Bruce Pearl (Kevin C. Cox/Getty)
There are many metrics to apply to a coaching hire and determine whether it is good or bad. One is fairly straightforward: Could you get anyone better? Auburn officially hired Bruce Pearl on Tuesday, and the official answer to that question is no. An irrelevant program that has 18 conference wins, total, in the last four years could not do better than a two-time SEC coach of the year, no matter how much baggage he has to check on the flight to Alabama.
"I'm humbled and blessed to be back in the game that I love," Pearl said in a statement announcing his hire. "I don't know how long it will take, but it's time to rebuild the Auburn basketball program, and bring it to a level of excellence so many of the other teams on campus enjoy."
So Athletic Director Jay Jacobs moved swiftly to fire Tony Barbeee -- who didn't even make it to the flight home before he was relieved of duties following Tennessee's loss to Florida in the SEC tournament -- and just as quickly moved past Pearl's track record of rules violations to his track record of NCAA tournament bids and the hope that provides. Pearl has a show-cause penalty in effect until August as penalty for lying to the NCAA and other infractions from his time with the Volunteers. Part of it means he can evaluate talent but not recruit, unless Auburn appears before the NCAA infractions committee to argue that the penalties shouldn't follow its new coach to his new job.
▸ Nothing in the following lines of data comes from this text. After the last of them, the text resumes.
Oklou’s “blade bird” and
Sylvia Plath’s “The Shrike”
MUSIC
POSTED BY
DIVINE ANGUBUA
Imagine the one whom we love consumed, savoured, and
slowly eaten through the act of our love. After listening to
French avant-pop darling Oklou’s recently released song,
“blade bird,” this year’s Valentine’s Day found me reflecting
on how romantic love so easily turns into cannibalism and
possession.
But it's a hire with a built-in wait anyway. Auburn is a gut rehab after a 14-16 season in which it ranked 214th nationally in adjusted defensive efficiency. Penalties or a soiled reputation following Pearl are far less significant than his winning history. He went to the NCAA tournament in eight out of 10 years at Milwaukee and Tennessee, but even in a lackluster basketball conference like the SEC, securing a bid next season would be a near-miracle. The roster sheds three of the top five scorers, including guard Chris Denson (19.1 points per game); KT Harrell (18.3 ppg) presumably returns for one more year. But consider these representative building blocks for the future: Three-star freshman point guard Tahj Shamsid-Deen, who averaged 9.5 points in 30 games, and three-star shooting guard Dion Wade, who averaged 3.0 points in 10.9 minutes of action per night.
That isn't a foundation. That's the cement filler between the actual cornerstones.
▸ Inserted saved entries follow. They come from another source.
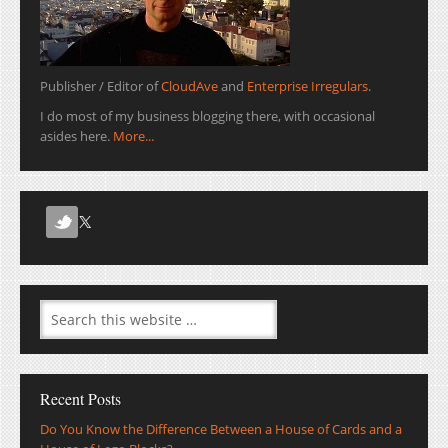
Publisher / Editor of
CloudAve
and
Enterprise Irregulars
.
I do most of my business blogging there, with occasional
asides here.
More...
Recent Posts
Do You Know the Difference Between a House of Cards and a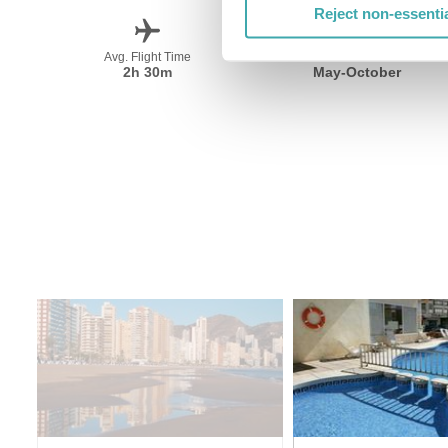
Reject non-essenti
Avg. Flight Time
Peak Travel
2h 30m
May-October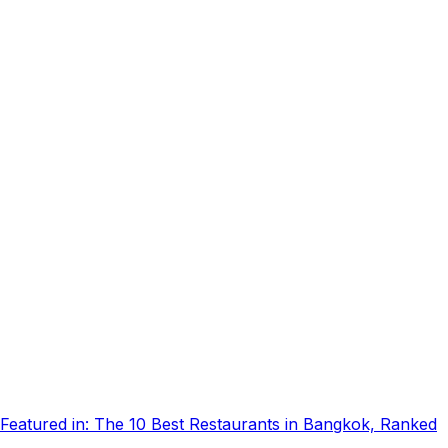
Featured in:
The 10 Best Restaurants in Bangkok, Ranked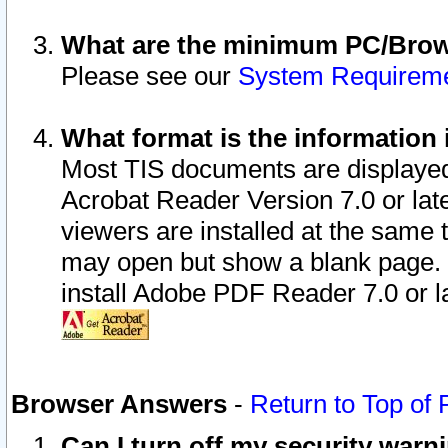
What are the minimum PC/Brows
Please see our
System Requirem
What format is the information 
Most TIS documents are displaye
Acrobat Reader Version 7.0 or later
viewers are installed at the same 
may open but show a blank page. S
install Adobe PDF Reader 7.0 or la
Browser Answers
-
Return to Top of
Can I turn off my security war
To get the necessary talent, though, Pearl offers the complete package once the NCAA penalties expire. He has instant name recognition thanks to his time as a TV analyst, he has energy, he will hustle and he will be a salesman. "We have raised the bar for Auburn basketball, and I could not be more excited for our student-athletes and our future under Coach Pearl’s leadership," Jacobs said in a statement. "I know he agrees with me — it’s time to win."
That time might not be next season, or even the year after. But Auburn had to start somewhere, and it's not a bad thing to start with the best hire it could make.